Mayor of Belle-Baie
- In office January 1, 2023 – June 1, 2026
- Preceded by: Position established
- Succeeded by: Rachel Boudreau

Speaker of the Legislative Assembly of New Brunswick
- In office October 23, 2018 – October 7, 2020
- Preceded by: Chris Collins
- Succeeded by: Bill Oliver

Member of the New Brunswick Legislative Assembly for Restigouche-Chaleur
- In office September 22, 2014 – November 27, 2022
- Preceded by: Roland Haché
- Succeeded by: Marco LeBlanc

Personal details
- Born: October 1, 1959 (age 66) Pointe-Verte, New Brunswick, Canada
- Party: Independent
- Other political affiliations: Liberal
- Occupation: Politician

= Daniel Guitard =

Canadian politician (born 1959)

Daniel Guitard (born October 1, 1959) is a Canadian politician who was the first mayor of Belle-Baie from 2023 to 2026. Previously, he was the Speaker of the Legislative Assembly of New Brunswick.

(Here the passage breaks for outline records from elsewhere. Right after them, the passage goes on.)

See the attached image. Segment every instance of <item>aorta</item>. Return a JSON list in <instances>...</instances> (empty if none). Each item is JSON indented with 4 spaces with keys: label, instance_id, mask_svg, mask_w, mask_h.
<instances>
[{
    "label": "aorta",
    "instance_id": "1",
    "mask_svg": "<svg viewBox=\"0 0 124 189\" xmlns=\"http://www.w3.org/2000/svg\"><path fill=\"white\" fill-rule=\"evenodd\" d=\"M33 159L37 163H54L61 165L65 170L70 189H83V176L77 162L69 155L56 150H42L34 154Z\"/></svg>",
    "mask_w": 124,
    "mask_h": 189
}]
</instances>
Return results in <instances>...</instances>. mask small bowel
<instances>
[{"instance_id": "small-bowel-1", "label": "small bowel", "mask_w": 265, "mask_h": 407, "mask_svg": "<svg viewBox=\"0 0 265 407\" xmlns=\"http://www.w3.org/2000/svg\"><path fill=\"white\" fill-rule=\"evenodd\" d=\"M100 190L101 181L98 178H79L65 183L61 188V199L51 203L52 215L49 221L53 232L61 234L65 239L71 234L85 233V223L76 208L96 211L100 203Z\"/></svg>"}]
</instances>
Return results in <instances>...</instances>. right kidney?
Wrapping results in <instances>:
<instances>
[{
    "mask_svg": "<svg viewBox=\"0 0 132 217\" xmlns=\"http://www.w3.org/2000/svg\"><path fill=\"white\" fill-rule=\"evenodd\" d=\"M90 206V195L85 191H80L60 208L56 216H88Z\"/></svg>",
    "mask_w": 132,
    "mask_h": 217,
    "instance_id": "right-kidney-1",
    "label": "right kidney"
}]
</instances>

He was first elected to the Legislative Assembly of New Brunswick in the 2014 provincial election. He represented the electoral district of Restigouche-Chaleur as a member of the Liberal Party. On October 23, 2018, members of the assembly selected Guitard to serve as Speaker of the Legislative Assembly of New Brunswick.

On October 11, 2022, he announced his resignation from the legislature due to his plans to run for mayor of the newly created municipality of Belle-Baie. He would end up being successful. He was previously mayor of Pointe-Verte, New Brunswick.

He was born in Pointe-Verte, New Brunswick.

He did not run for another term as mayor of Belle-Baie in the 2026 New Brunswick municipal elections, citing that he is now over 65 years old and ready to step away from politics into semi-retirement. He was succeeded in the municipal election by Rachel Boudreau.